§ REQUIRED WORK:
Edit the data below by replacing every instance of "Engagement Rings" with "Bridal Rings" and leaving all other text unchanged. Omit the pictures from your answer.

::: MATERIAL FOR THE TASK :::

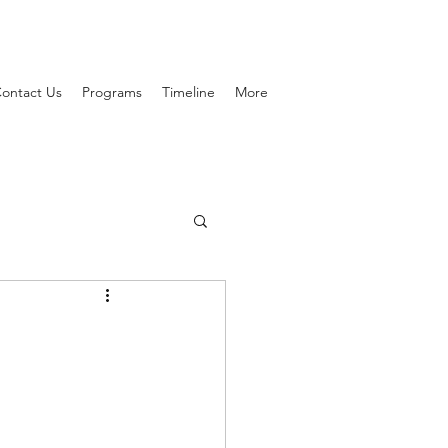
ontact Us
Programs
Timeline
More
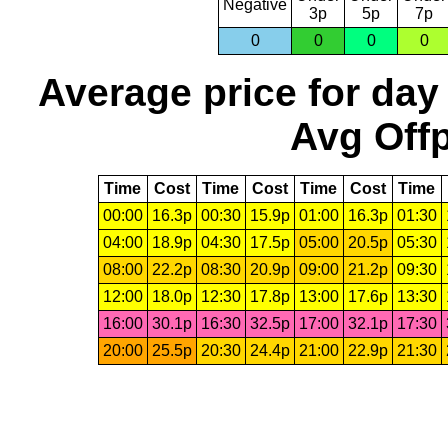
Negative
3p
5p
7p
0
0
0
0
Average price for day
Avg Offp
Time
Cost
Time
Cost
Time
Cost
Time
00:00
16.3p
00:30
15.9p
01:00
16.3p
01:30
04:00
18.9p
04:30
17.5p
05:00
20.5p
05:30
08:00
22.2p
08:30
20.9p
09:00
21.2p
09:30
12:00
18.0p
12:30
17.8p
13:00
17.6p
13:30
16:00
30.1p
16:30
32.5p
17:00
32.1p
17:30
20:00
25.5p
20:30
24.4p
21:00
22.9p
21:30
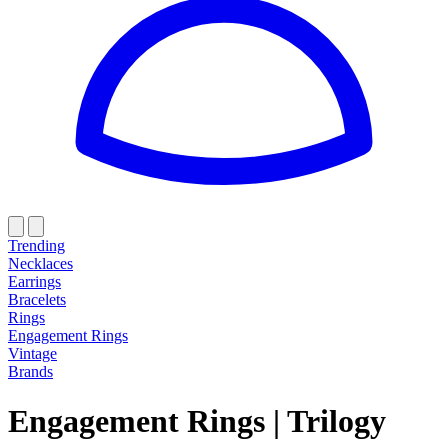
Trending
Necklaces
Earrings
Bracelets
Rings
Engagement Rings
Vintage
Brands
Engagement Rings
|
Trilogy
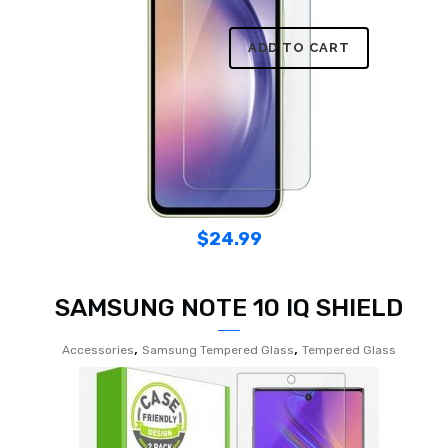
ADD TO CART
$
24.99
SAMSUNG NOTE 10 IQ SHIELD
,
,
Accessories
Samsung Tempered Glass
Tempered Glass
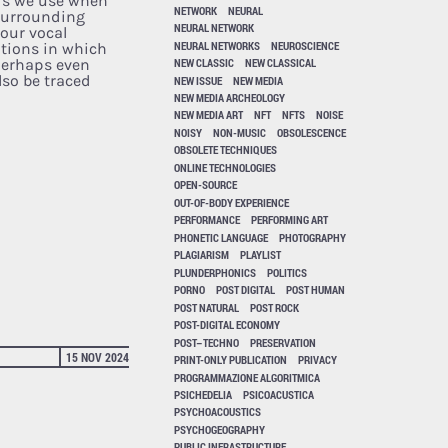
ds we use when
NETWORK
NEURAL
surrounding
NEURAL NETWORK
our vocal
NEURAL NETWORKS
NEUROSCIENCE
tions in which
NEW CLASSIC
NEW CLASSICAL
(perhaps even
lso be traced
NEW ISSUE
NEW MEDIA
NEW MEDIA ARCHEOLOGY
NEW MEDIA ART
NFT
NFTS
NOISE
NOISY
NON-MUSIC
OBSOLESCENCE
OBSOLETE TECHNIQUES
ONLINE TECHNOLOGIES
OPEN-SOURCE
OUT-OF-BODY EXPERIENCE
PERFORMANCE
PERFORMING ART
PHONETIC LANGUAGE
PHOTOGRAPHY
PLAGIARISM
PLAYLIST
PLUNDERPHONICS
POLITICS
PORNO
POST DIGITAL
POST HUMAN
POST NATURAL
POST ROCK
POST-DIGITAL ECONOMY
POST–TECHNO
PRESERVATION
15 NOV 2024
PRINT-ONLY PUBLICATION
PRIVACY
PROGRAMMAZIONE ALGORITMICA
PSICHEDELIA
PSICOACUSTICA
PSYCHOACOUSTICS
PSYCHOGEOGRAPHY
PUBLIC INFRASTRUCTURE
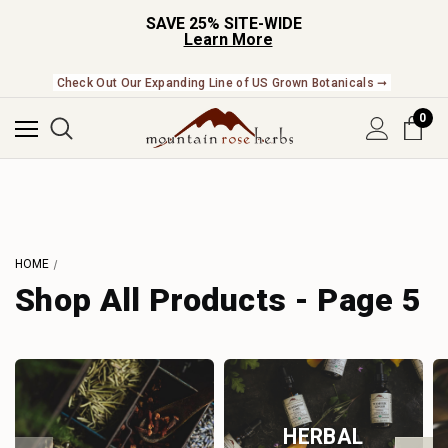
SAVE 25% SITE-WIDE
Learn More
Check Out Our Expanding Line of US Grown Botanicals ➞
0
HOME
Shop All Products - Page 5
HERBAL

:::

§ RESULT:
ontact Us
Programs
Timeline
More
Negative
3p
5p
7p
0
0
0
0
Average price for day
Avg Offp
Time
Cost
Time
Cost
Time
Cost
Time
00:00
16.3p
00:30
15.9p
01:00
16.3p
01:30
04:00
18.9p
04:30
17.5p
05:00
20.5p
05:30
08:00
22.2p
08:30
20.9p
09:00
21.2p
09:30
12:00
18.0p
12:30
17.8p
13:00
17.6p
13:30
16:00
30.1p
16:30
32.5p
17:00
32.1p
17:30
20:00
25.5p
20:30
24.4p
21:00
22.9p
21:30
Trending
Necklaces
Earrings
Bracelets
Rings
Bridal Rings
Vintage
Brands
Bridal Rings
|
Trilogy
ADD TO CART
$
24.99
SAMSUNG NOTE 10 IQ SHIELD
,
,
Accessories
Samsung Tempered Glass
Tempered Glass
ds we use when
NETWORK
NEURAL
surrounding
NEURAL NETWORK
our vocal
NEURAL NETWORKS
NEUROSCIENCE
tions in which
NEW CLASSIC
NEW CLASSICAL
(perhaps even
lso be traced
NEW ISSUE
NEW MEDIA
NEW MEDIA ARCHEOLOGY
NEW MEDIA ART
NFT
NFTS
NOISE
NOISY
NON-MUSIC
OBSOLESCENCE
OBSOLETE TECHNIQUES
ONLINE TECHNOLOGIES
OPEN-SOURCE
OUT-OF-BODY EXPERIENCE
PERFORMANCE
PERFORMING ART
PHONETIC LANGUAGE
PHOTOGRAPHY
PLAGIARISM
PLAYLIST
PLUNDERPHONICS
POLITICS
PORNO
POST DIGITAL
POST HUMAN
POST NATURAL
POST ROCK
POST-DIGITAL ECONOMY
POST–TECHNO
PRESERVATION
15 NOV 2024
PRINT-ONLY PUBLICATION
PRIVACY
PROGRAMMAZIONE ALGORITMICA
PSICHEDELIA
PSICOACUSTICA
PSYCHOACOUSTICS
PSYCHOGEOGRAPHY
PUBLIC INFRASTRUCTURE
SAVE 25% SITE-WIDE
Learn More
Check Out Our Expanding Line of US Grown Botanicals ➞
0
HOME
Shop All Products - Page 5
HERBAL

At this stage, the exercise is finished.